### AUFGABEN UND PROBLEME
1 - Wie viele Jahre dauerte die im Text über die Blackberry-Sucht zitierte Sucht?
2 - Gib den Text über die Blackberry-Sucht von „Ich habe gerade" bis einschließlich „Gespräch, im Meeting." noch einmal wieder und tausche dabei „Badesee" gegen „Strand" aus.
3 - Setze den Text über die Blackberry-Sucht nach seinem letzten Satz fort.

### LESETEXT
§
Ich habe gerade einen Beitrag eines jahrelangen BlackBerry-Nutzers gefunden. Man kann schon verstehen, dass hier eine gewisse Sucht entstehen kann, wenn man gewöhnt ist täglich stündlich minütlich E-Mails abzurufen. Hier ein Zitat:
Nach vier Jahren Blackberry-Sucht bin ich über den Berg.
Es ist vorbei. Ich nutze keinen Blackberry mehr. Die Begeisterung ist erloschen. Mails frage ich nun wieder primär über den Rechner ab.
Er war mir nie peinlich, und ich hatte keine Angst um die Gesundheit. Er hat mich einfach zu sehr abgelenkt – am Badesee, im Fußballstadion, beim Laufen, im Auto, beim Quartettspielen mit den Kindern, in der Badewanne, im Gespräch, im Meeting.
§
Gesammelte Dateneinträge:
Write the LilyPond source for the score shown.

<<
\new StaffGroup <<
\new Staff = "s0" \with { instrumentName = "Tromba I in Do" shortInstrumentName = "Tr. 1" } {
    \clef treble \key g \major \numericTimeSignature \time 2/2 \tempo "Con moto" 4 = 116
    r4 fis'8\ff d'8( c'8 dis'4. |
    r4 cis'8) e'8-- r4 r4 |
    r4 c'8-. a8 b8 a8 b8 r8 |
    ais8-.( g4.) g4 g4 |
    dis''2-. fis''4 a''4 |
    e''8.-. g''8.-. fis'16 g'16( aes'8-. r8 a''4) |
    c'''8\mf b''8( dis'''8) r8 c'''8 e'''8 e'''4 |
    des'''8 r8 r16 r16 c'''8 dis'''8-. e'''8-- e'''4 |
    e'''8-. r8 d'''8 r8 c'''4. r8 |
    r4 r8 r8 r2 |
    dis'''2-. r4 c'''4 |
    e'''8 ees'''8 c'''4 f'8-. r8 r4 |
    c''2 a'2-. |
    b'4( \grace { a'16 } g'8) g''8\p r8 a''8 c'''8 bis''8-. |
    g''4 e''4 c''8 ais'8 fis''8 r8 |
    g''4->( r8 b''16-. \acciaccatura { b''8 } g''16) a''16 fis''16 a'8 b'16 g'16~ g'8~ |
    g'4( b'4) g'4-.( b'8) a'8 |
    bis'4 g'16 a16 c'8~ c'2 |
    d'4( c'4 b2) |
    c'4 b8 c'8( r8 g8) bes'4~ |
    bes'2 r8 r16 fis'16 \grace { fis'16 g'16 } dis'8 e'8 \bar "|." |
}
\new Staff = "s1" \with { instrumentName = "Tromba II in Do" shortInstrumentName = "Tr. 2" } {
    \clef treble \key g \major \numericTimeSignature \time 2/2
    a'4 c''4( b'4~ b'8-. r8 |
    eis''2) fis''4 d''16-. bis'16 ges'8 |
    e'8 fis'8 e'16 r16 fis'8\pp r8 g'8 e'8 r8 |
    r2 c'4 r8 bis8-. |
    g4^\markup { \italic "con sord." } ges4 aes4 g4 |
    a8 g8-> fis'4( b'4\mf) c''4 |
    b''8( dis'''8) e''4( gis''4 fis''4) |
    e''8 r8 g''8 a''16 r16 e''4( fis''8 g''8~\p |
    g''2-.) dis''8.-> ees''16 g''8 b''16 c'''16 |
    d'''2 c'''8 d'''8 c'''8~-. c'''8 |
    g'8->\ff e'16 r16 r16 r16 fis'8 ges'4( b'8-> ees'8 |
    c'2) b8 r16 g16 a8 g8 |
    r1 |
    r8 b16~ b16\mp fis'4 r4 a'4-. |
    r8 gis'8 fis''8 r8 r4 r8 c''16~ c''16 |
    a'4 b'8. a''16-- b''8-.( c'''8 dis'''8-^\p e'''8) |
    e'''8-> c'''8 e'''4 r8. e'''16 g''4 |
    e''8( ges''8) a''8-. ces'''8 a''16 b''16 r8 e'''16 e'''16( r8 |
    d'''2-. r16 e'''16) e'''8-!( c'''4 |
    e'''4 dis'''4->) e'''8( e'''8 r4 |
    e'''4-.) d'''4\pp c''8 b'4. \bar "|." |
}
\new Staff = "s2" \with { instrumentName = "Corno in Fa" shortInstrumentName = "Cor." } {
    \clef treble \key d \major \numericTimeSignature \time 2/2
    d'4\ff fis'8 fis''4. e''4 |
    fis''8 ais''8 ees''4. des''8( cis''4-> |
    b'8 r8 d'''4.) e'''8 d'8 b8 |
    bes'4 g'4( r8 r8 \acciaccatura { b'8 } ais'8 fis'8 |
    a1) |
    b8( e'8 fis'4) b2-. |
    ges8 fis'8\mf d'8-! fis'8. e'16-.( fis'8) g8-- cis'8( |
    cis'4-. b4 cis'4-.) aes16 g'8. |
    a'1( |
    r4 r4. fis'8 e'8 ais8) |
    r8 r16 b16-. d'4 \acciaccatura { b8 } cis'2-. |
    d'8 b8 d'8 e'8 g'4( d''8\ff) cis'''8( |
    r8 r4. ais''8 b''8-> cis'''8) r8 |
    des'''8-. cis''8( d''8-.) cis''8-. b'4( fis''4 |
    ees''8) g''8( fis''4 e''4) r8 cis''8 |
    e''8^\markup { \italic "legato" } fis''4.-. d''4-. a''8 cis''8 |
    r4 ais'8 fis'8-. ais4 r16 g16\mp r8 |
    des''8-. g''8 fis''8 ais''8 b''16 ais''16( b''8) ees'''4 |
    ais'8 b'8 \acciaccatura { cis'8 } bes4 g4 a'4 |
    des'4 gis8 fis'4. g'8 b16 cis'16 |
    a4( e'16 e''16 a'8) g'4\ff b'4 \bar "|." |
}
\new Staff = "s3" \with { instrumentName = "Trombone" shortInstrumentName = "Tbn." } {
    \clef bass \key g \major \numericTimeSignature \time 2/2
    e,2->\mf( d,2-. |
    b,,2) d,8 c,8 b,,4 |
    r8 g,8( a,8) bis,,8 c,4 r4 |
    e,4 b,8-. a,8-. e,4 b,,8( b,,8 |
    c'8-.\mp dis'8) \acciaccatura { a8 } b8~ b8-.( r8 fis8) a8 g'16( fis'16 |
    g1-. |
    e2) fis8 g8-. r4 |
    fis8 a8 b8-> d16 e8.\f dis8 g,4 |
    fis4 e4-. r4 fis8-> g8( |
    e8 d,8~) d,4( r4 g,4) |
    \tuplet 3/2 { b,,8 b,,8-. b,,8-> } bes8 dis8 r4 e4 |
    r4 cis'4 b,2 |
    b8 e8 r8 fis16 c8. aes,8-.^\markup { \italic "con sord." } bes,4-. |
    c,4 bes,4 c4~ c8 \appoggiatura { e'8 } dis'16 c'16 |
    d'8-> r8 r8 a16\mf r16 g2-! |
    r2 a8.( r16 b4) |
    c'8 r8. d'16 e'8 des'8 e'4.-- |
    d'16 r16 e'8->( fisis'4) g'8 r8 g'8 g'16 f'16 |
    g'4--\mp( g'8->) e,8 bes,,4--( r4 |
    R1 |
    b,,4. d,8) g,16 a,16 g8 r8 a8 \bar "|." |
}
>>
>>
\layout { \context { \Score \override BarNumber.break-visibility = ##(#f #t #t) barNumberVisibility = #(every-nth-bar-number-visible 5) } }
§
### GELÖSTE AUFGABEN
1 - Vier Jahre.

2 -
Ich habe gerade einen Beitrag eines jahrelangen BlackBerry-Nutzers gefunden. Man kann schon verstehen, dass hier eine gewisse Sucht entstehen kann, wenn man gewöhnt ist täglich stündlich minütlich E-Mails abzurufen. Hier ein Zitat:
Nach vier Jahren Blackberry-Sucht bin ich über den Berg.
Es ist vorbei. Ich nutze keinen Blackberry mehr. Die Begeisterung ist erloschen. Mails frage ich nun wieder primär über den Rechner ab.
Er war mir nie peinlich, und ich hatte keine Angst um die Gesundheit. Er hat mich einfach zu sehr abgelenkt – am Strand, im Fußballstadion, beim Laufen, im Auto, beim Quartettspielen mit den Kindern, in der Badewanne, im Gespräch, im Meeting.

3 -
Quelle: blogrolle.net
Ich muss allerdings sagen, dass eine Sucht immer bei sich selbst beginnt und nicht beim Gerät. Lassen wir also unsere Schwarzbeeren aus dem Spiel und arbeiten wir an uns selbst! Es kann nicht sein, dass ein technisches Gerät mein Leben bestimmt!
P.S.: Ich gebe meinen Pearl nicht her!